Two basic types of Location directives

There are two basic types of location directives. The first is called a "conventional string", and looks something like this:

location /foo { deny all; }

The second basic type of location directive is a regex, or regular expression block. In its most basic form, it looks like this, with a "~" and then a regular expression that is matched against the request path. "^" can be used to match the beginning of the request path, and "$" can be used to match the end of the request path. If you need to match a ".", you must escape it as "\." as per regular expression matching rules:

location ~ \.php$ { blah; }

The basic algorithm

Nginx uses a special algorithm to find the proper location string to match the incoming request. The basic concept to remember is that conventional string directives are placed in one "bucket", and then regular expression strings are placed in another "bucket". Nginx will use the first regular expression match that it finds, when scanning the file from top to bottom. If no matching regular expression is found, nginx will look in its "conventional string" bucket, and try to find a match. In the case of the conventional string matches, the most specific match will be used, in other words, the one will be used that matches the greatest number of characters in the request path.

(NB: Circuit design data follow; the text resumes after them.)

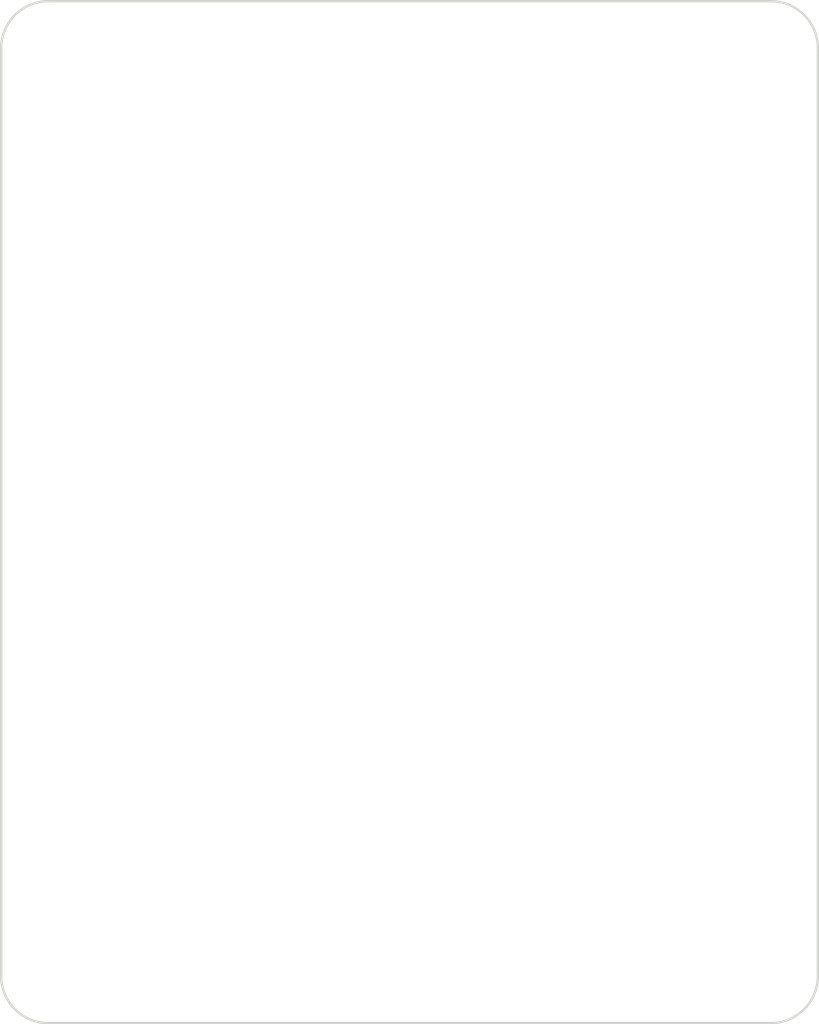
<source format=kicad_pcb>
(kicad_pcb (version 20171130) (host pcbnew 5.0.1-1.fc29)

  (general
    (thickness 1.6)
    (drawings 8)
    (tracks 0)
    (zones 0)
    (modules 4)
    (nets 1)
  )

  (page A4)
  (layers
    (0 F.Cu signal)
    (31 B.Cu signal)
    (32 B.Adhes user)
    (33 F.Adhes user)
    (34 B.Paste user)
    (35 F.Paste user)
    (36 B.SilkS user)
    (37 F.SilkS user)
    (38 B.Mask user)
    (39 F.Mask user)
    (40 Dwgs.User user)
    (41 Cmts.User user)
    (42 Eco1.User user)
    (43 Eco2.User user)
    (44 Edge.Cuts user)
    (45 Margin user)
    (46 B.CrtYd user)
    (47 F.CrtYd user)
    (48 B.Fab user)
    (49 F.Fab user)
  )

  (setup
    (last_trace_width 0.25)
    (trace_clearance 0.2)
    (zone_clearance 0.508)
    (zone_45_only no)
    (trace_min 0.2)
    (segment_width 0.2)
    (edge_width 0.15)
    (via_size 0.8)
    (via_drill 0.4)
    (via_min_size 0.4)
    (via_min_drill 0.3)
    (uvia_size 0.3)
    (uvia_drill 0.1)
    (uvias_allowed no)
    (uvia_min_size 0.2)
    (uvia_min_drill 0.1)
    (pcb_text_width 0.3)
    (pcb_text_size 1.5 1.5)
    (mod_edge_width 0.15)
    (mod_text_size 1 1)
    (mod_text_width 0.15)
    (pad_size 1.524 1.524)
    (pad_drill 0.762)
    (pad_to_mask_clearance 0.051)
    (solder_mask_min_width 0.25)
    (aux_axis_origin 120.5 125.5)
    (grid_origin 120.5 125.5)
    (visible_elements FFFFFF7F)
    (pcbplotparams
      (layerselection 0x010fc_ffffffff)
      (usegerberextensions false)
      (usegerberattributes false)
      (usegerberadvancedattributes false)
      (creategerberjobfile false)
      (excludeedgelayer true)
      (linewidth 0.100000)
      (plotframeref false)
      (viasonmask false)
      (mode 1)
      (useauxorigin false)
      (hpglpennumber 1)
      (hpglpenspeed 20)
      (hpglpendiameter 15.000000)
      (psnegative false)
      (psa4output false)
      (plotreference true)
      (plotvalue true)
      (plotinvisibletext false)
      (padsonsilk false)
      (subtractmaskfromsilk false)
      (outputformat 1)
      (mirror false)
      (drillshape 1)
      (scaleselection 1)
      (outputdirectory ""))
  )

  (net 0 "")

  (net_class Default "This is the default net class."
    (clearance 0.2)
    (trace_width 0.25)
    (via_dia 0.8)
    (via_drill 0.4)
    (uvia_dia 0.3)
    (uvia_drill 0.1)
  )

  (module MountingHole:MountingHole_2.5mm locked (layer F.Cu) (tedit 5C0C3E70) (tstamp 5C0B0946)
    (at 123.5 63.5)
    (descr "Mounting Hole 2.5mm, no annular")
    (tags "mounting hole 2.5mm no annular")
    (attr virtual)
    (fp_text reference REF** (at 0 3.5) (layer F.SilkS) hide
      (effects (font (size 1 1) (thickness 0.15)))
    )
    (fp_text value MountingHole_2.5mm (at 0 3.5) (layer F.Fab) hide
      (effects (font (size 1 1) (thickness 0.15)))
    )
    (fp_circle (center 0 0) (end 2.75 0) (layer F.CrtYd) (width 0.05))
    (fp_circle (center 0 0) (end 2.5 0) (layer Cmts.User) (width 0.15))
    (fp_text user %R (at 0.3 0) (layer F.Fab) hide
      (effects (font (size 1 1) (thickness 0.15)))
    )
    (pad 1 np_thru_hole circle (at 0 0) (size 2.5 2.5) (drill 2.5) (layers *.Cu *.Mask))
  )

  (module MountingHole:MountingHole_2.5mm locked (layer F.Cu) (tedit 5C0C3E7E) (tstamp 5C0B0903)
    (at 169.5 122.5)
    (descr "Mounting Hole 2.5mm, no annular")
    (tags "mounting hole 2.5mm no annular")
    (attr virtual)
    (fp_text reference REF** (at 0 -3.5) (layer F.SilkS) hide
      (effects (font (size 1 1) (thickness 0.15)))
    )
    (fp_text value MountingHole_2.5mm (at 0 3.5) (layer F.Fab) hide
      (effects (font (size 1 1) (thickness 0.15)))
    )
    (fp_circle (center 0 0) (end 2.75 0) (layer F.CrtYd) (width 0.05))
    (fp_circle (center 0 0) (end 2.5 0) (layer Cmts.User) (width 0.15))
    (fp_text user %R (at 0.3 0) (layer F.Fab) hide
      (effects (font (size 1 1) (thickness 0.15)))
    )
    (pad 1 np_thru_hole circle (at 0 0) (size 2.5 2.5) (drill 2.5) (layers *.Cu *.Mask))
  )

  (module MountingHole:MountingHole_2.5mm locked (layer F.Cu) (tedit 5C0C3E88) (tstamp 5C0B08D0)
    (at 123.5 122.5)
    (descr "Mounting Hole 2.5mm, no annular")
    (tags "mounting hole 2.5mm no annular")
    (attr virtual)
    (fp_text reference REF** (at 0 -3.5) (layer F.SilkS) hide
      (effects (font (size 1 1) (thickness 0.15)))
    )
    (fp_text value MountingHole_2.5mm (at 0 3.5) (layer F.Fab) hide
      (effects (font (size 1 1) (thickness 0.15)))
    )
    (fp_circle (center 0 0) (end 2.75 0) (layer F.CrtYd) (width 0.05))
    (fp_circle (center 0 0) (end 2.5 0) (layer Cmts.User) (width 0.15))
    (fp_text user %R (at 0.3 0) (layer F.Fab) hide
      (effects (font (size 1 1) (thickness 0.15)))
    )
    (pad 1 np_thru_hole circle (at 0 0) (size 2.5 2.5) (drill 2.5) (layers *.Cu *.Mask))
  )

  (module MountingHole:MountingHole_2.5mm locked (layer F.Cu) (tedit 5C0C3E76) (tstamp 5C0B0A54)
    (at 169.5 63.5)
    (descr "Mounting Hole 2.5mm, no annular")
    (tags "mounting hole 2.5mm no annular")
    (attr virtual)
    (fp_text reference REF** (at 0 3.5) (layer F.SilkS) hide
      (effects (font (size 1 1) (thickness 0.15)))
    )
    (fp_text value MountingHole_2.5mm (at 0 3.5) (layer F.Fab) hide
      (effects (font (size 1 1) (thickness 0.15)))
    )
    (fp_circle (center 0 0) (end 2.75 0) (layer F.CrtYd) (width 0.05))
    (fp_circle (center 0 0) (end 2.5 0) (layer Cmts.User) (width 0.15))
    (fp_text user %R (at 0.3 0) (layer F.Fab) hide
      (effects (font (size 1 1) (thickness 0.15)))
    )
    (pad 1 np_thru_hole circle (at 0 0) (size 2.5 2.5) (drill 2.5) (layers *.Cu *.Mask))
  )

  (gr_arc (start 169.5 63.5) (end 172.5 63.5) (angle -90) (layer Edge.Cuts) (width 0.15))
  (gr_arc (start 123.5 63.5) (end 123.5 60.5) (angle -90) (layer Edge.Cuts) (width 0.15))
  (gr_arc (start 123.5 122.5) (end 120.5 122.5) (angle -90) (layer Edge.Cuts) (width 0.15))
  (gr_arc (start 169.5 122.5) (end 169.5 125.5) (angle -90) (layer Edge.Cuts) (width 0.15))
  (gr_line (start 120.5 122.5) (end 120.5 63.5) (layer Edge.Cuts) (width 0.15))
  (gr_line (start 169.5 125.5) (end 123.5 125.5) (layer Edge.Cuts) (width 0.15))
  (gr_line (start 172.5 63.5) (end 172.5 122.5) (layer Edge.Cuts) (width 0.15))
  (gr_line (start 123.5 60.5) (end 169.5 60.5) (layer Edge.Cuts) (width 0.15))

)

</source>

This is the foundation for nginx location processing, so always use these rules as a starting point for understanding location matching order. Nginx then provides various sub-types of location directives which modify this default behavior in a number of ways. This will be covered in the next section.

Advanced Location Processing

Always use the location processing logic described in the previous section as the foundation for understanding how nginx finds a matching location directive, and then once you are comfortable with how this works, read about these more advanced directives and understand how they fit into nginx's overall logic.

= (equals) Location

One advanced location directive is the "=" location, which can be considered a variant of a "conventional string" directive. "=" directives are searched before all other directives, and if a match found, then the corresponding location block is used. A "=" location must the requested path exactly and completely. For example, the following location block will match only the request /foo/bar, but not /foo/bar/oni.html:

location = /foo/bar { deny all; }

~* (case-insensitive regex) Location

A "~*" regex match is just like a regular "~" regex match, except matches will be performed in a case-insensitive manner. "~*" location directives, being regex directives, fall into the regex "bucket" and are processed along other regex directives. This means that they are processed in the order they appear in your configuration file and the first match will be used -- assuming no "=" directives match.

^~ (short-circuit conventional string) Location

You may think that a "^~" location is a regex location, but it is not. It is a variant of a conventional string location. If you recall, nginx will search for conventional string matches by finding the most specific match. However, when you use a "^~" location, nginx behavior is modified. Imagine the way a conventional string match works. Nginx scans your configuration file, looking at each conventional string match from line 1 to the end of file, but it scans all conventional string matches to find the best match. Well, the "~^" location match short-circuits this process. If, in the process of scanning each conventional string match in the config file, nginx encounters a "^~" match that matches the current request path, then nginx will apply this match, and stop looking for the best match.

Ebuild Update Protocol

To work on a new version of the ebuild, perform the following steps.

First, temporarily set the following settings in /etc/make.conf:

NGINX_MODULES_HTTP="*"
NGINX_MODULES_MAIL="*"

This will enable all available modules for nginx.

Now, create a new version of the ebuild in your overlay, and look at all the modules listed at the top of the ebuild. Visit the URLs in the comments above each one and ensure that the latest versions of each are included. Now run ebuild nginx-x.y.ebuild clean install to ensure that all modules patch/build properly. Basic build testing is now complete.